We've managed pretty well without guides by doing a lot of reading before (and after) a trip but a guide can be valuable, as acraven mentioned, if "time is short and/or you have a special interest that may not be well-served by a mass-market tour" or deep reading. Personal guides are very expensive but there are small-group tours which are very good and don't involve herding 40 people around. When you decide on some of the things you wish to see, the gang here can make some recommendations if you want to go that route?

Also people are recommending the various 3 day passes for museums.

It comes down to the math: having the time and interest to visit enough of what they cover to make good on them. We've never used the Roma Pass but some folks like that one. For Florence, we used a pass which is, sadly, no longer available and which covered us for longer than the current 72-hour version. Still, the Firenze Pass might be a good buy for you IF you make a plan to use it to advantage in its 72-hour life.

Regarding transit which may be covered with passes, both cities are very walkable so we didn't feel the need to use public transit at all in Florence, and have just purchased a couple of single-ride tickets for venturing longer distances in Rome. Do note that NO pass covers transport from/to airports, and please don't consider buying the Omnia Pass for Rome: that's an oft-mentioned ripoff.

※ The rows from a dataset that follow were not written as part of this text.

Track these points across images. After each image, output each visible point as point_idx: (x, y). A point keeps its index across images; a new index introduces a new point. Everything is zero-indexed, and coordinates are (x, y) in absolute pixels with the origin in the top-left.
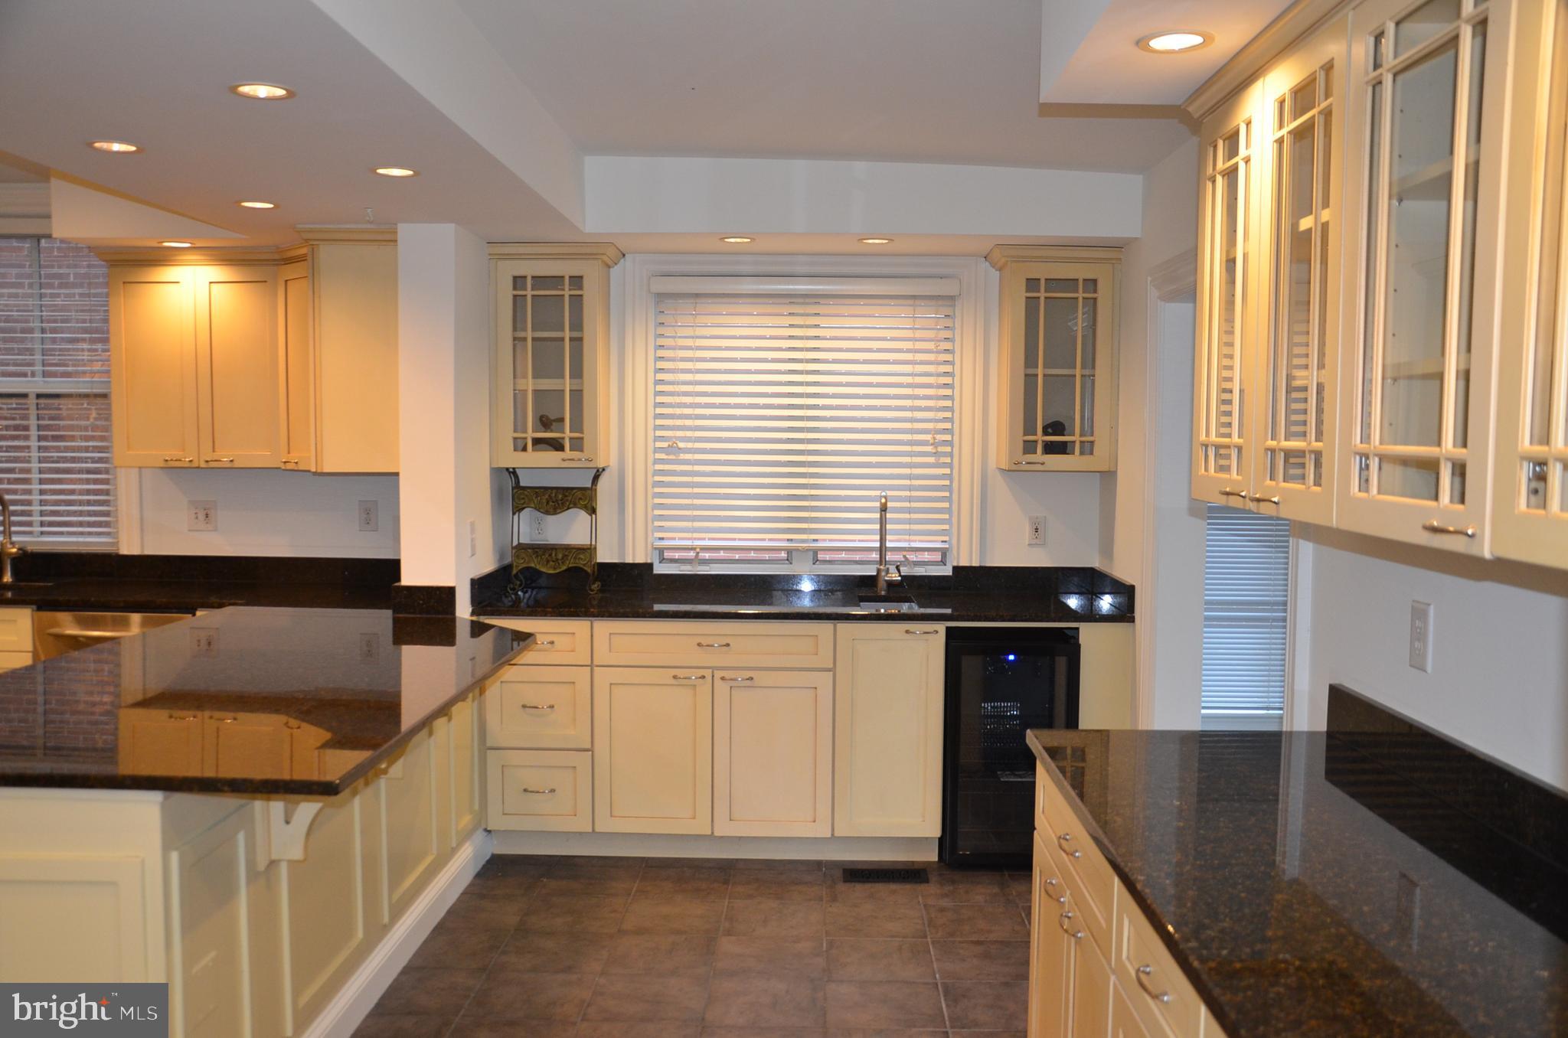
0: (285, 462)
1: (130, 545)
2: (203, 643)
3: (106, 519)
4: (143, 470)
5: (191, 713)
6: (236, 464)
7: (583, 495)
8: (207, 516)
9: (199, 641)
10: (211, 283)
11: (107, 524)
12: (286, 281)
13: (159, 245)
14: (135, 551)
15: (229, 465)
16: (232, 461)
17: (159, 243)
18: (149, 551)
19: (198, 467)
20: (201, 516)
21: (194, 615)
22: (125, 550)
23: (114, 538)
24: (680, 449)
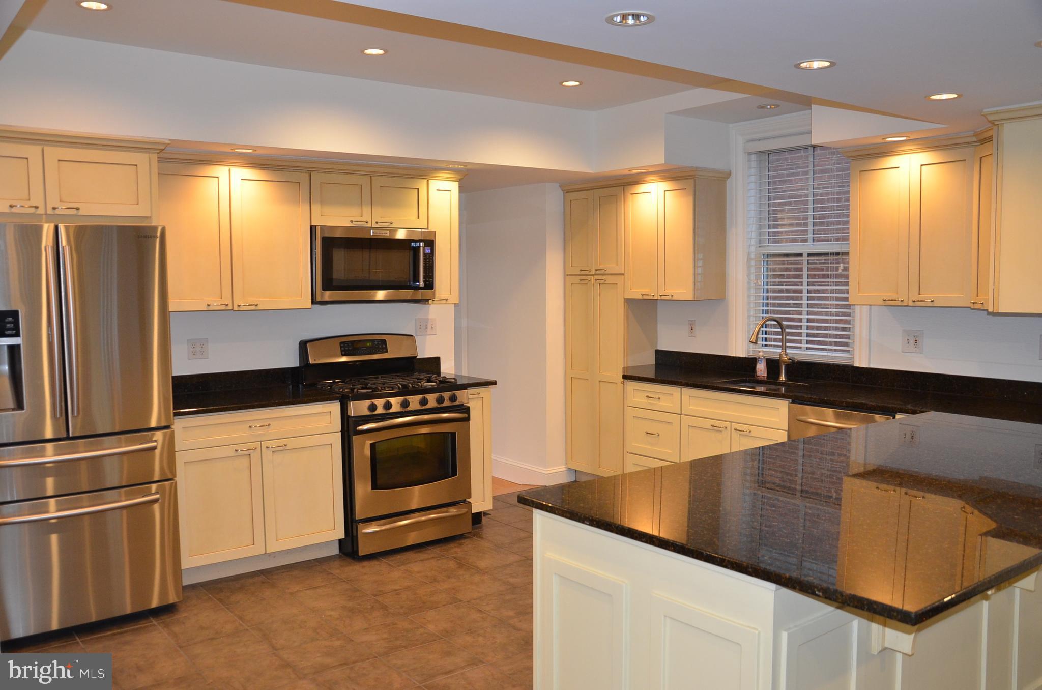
0: (974, 303)
1: (860, 362)
2: (908, 436)
3: (845, 343)
4: (873, 307)
5: (892, 487)
8: (916, 342)
9: (905, 435)
10: (922, 165)
11: (846, 344)
12: (981, 158)
13: (883, 141)
14: (864, 365)
15: (931, 304)
16: (932, 301)
17: (883, 139)
18: (872, 366)
19: (908, 306)
20: (912, 342)
21: (894, 417)
22: (857, 364)
23: (851, 355)
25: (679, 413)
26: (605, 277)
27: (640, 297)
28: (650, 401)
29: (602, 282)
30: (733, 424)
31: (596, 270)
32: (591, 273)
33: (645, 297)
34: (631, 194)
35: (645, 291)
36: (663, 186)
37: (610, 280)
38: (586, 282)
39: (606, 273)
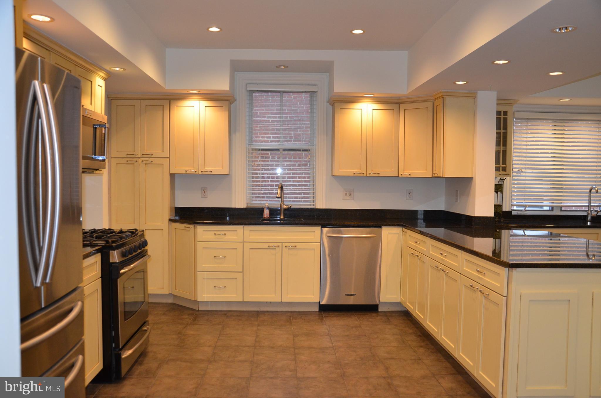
0: (402, 174)
6: (380, 175)
7: (500, 187)
8: (350, 194)
12: (405, 110)
14: (323, 207)
16: (378, 174)
19: (366, 176)
20: (348, 194)
22: (318, 207)
24: (522, 171)
25: (242, 241)
26: (151, 160)
27: (185, 173)
28: (217, 236)
29: (148, 162)
30: (283, 243)
31: (143, 155)
32: (137, 156)
33: (188, 172)
34: (176, 106)
35: (187, 169)
36: (204, 103)
37: (155, 161)
38: (133, 162)
39: (153, 156)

Off-the-beaten in Florence? Put your student in charge of those but if you like art, architecture and history, there's enough in Firenze, both in and out the main tourist areas, to fill your week. Many sweet spots are not really "off the beaten" at all but are not visited by the majority of the visitors on the 24 or 48-hour dead run to the majors (Uffizi, Accademia, Santa Maria del Fiore, Ponte Vecchio...) So, what sorts of things are you interested in seeing?

Posted by
27149 posts

I've used and gotten value out of some city sightseeing passes, but most of the time I investigate them, research the cost of individual attractions I expect to visit during the validity period and decide they will not pay off for me. Each traveler or group is different. Here are some considerations:

  • What do you want to see in the city? Are some of those places free or not covered by the pass?
  • How many covered attractions do you realistically expect to see during the validity period? Are you going to get started early each day? Are you going to eat lunch on the run, vs. spending 1-1/2 hours having a nice, leisurely Italian lunch? Are you they type of traveler who walks at least as fast as average through museums and historical sites, or do you spend the time to read every bit of posted explanatory material? Do you plan to use audio guides where they are offered? (Audio guides typical slow me down a lot.)
  • If your hit list includes a number of place not covered by the pass (whether free or pay-to-enter), is grouping your covered sights together on pass days going to result in skipping over nearby free or non-covered sights as you attempt to maximize the pass? How much time will you waste later, on a non-pass day, returning to the same neighborhood(s) to hit the skipped-over sights?

It's very difficult for me to answer the question you have asked for myself, and impossible to do so for another person.

One other point: I suspect that travelers planning their first trip to a city tend to overestimate the value of the "free city transportation" part of a sightseeing pass. Often the sights are close enough together that there's not a lot of benefit from hopping on a bus or the subway unless one is mobility impaired or is staying in a non-centrally-located hotel. Full disclosure: I walk everywhere, so my view on this subject is a bit warped.

Posted by
15823 posts

Full disclosure: I walk everywhere, so my view on this subject is a
bit warped.

LOL. Me too. A city is almost always more interesting from the sidewalks than from behind glass, and hoofing it helps me work off the quarts of gelato. Ooof.

I will mention that with enough time and interest to work with, a pass can encourage a visitor to stop into some attractions they otherwise might have skipped.